▶ **Records shown**
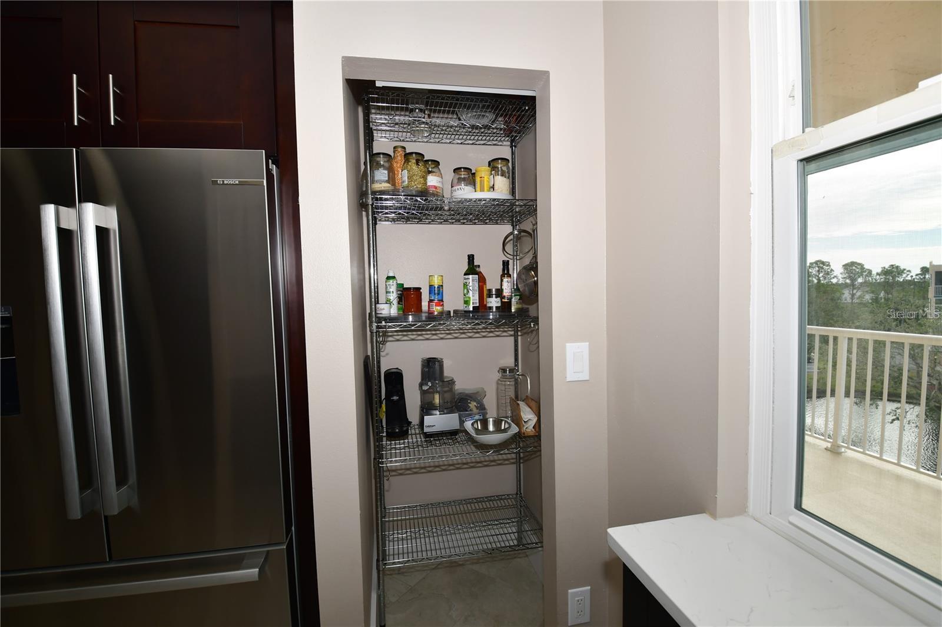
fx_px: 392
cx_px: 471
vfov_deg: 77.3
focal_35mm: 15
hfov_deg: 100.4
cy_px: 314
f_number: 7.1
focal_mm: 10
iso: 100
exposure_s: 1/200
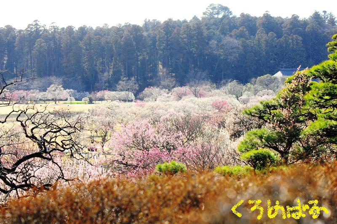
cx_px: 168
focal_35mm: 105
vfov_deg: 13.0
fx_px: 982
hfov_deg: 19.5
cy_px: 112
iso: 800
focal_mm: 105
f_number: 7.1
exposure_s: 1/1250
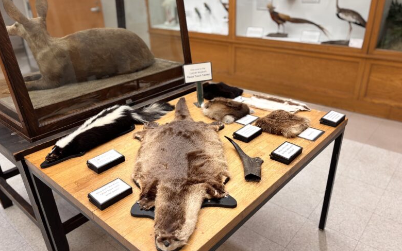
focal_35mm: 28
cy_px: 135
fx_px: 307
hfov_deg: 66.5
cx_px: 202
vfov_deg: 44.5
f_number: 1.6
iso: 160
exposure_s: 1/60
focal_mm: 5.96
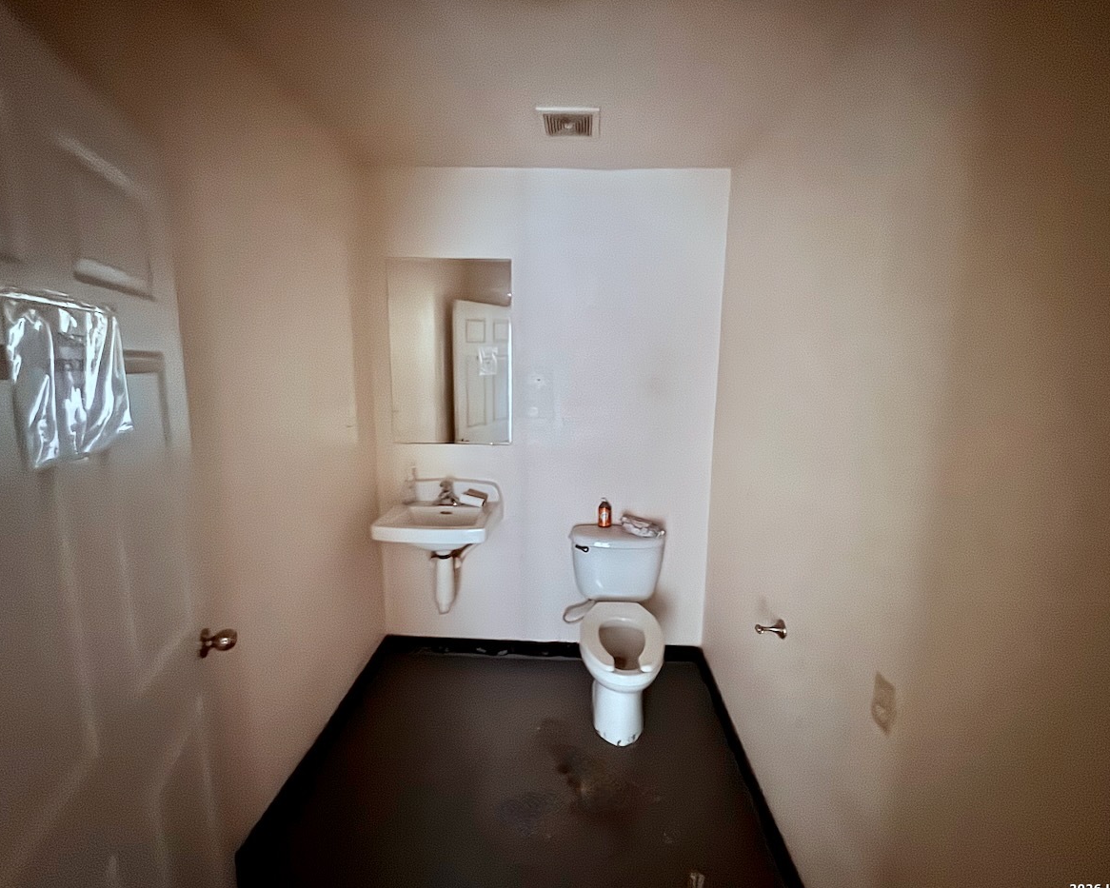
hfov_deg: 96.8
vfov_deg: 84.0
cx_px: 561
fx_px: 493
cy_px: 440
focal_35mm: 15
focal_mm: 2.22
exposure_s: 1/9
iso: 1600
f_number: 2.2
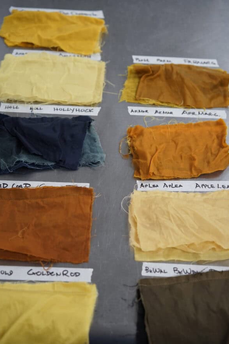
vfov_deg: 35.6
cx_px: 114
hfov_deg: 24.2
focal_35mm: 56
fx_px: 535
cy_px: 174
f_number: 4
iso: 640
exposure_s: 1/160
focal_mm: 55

▶ **Prompt**
The reply should reproduce every entry above word for word and contain no pictures.

▶ **Task result**
fx_px: 392
cx_px: 471
vfov_deg: 77.3
focal_35mm: 15
hfov_deg: 100.4
cy_px: 314
f_number: 7.1
focal_mm: 10
iso: 100
exposure_s: 1/200
cx_px: 168
focal_35mm: 105
vfov_deg: 13.0
fx_px: 982
hfov_deg: 19.5
cy_px: 112
iso: 800
focal_mm: 105
f_number: 7.1
exposure_s: 1/1250
focal_35mm: 28
cy_px: 135
fx_px: 307
hfov_deg: 66.5
cx_px: 202
vfov_deg: 44.5
f_number: 1.6
iso: 160
exposure_s: 1/60
focal_mm: 5.96
hfov_deg: 96.8
vfov_deg: 84.0
cx_px: 561
fx_px: 493
cy_px: 440
focal_35mm: 15
focal_mm: 2.22
exposure_s: 1/9
iso: 1600
f_number: 2.2
vfov_deg: 35.6
cx_px: 114
hfov_deg: 24.2
focal_35mm: 56
fx_px: 535
cy_px: 174
f_number: 4
iso: 640
exposure_s: 1/160
focal_mm: 55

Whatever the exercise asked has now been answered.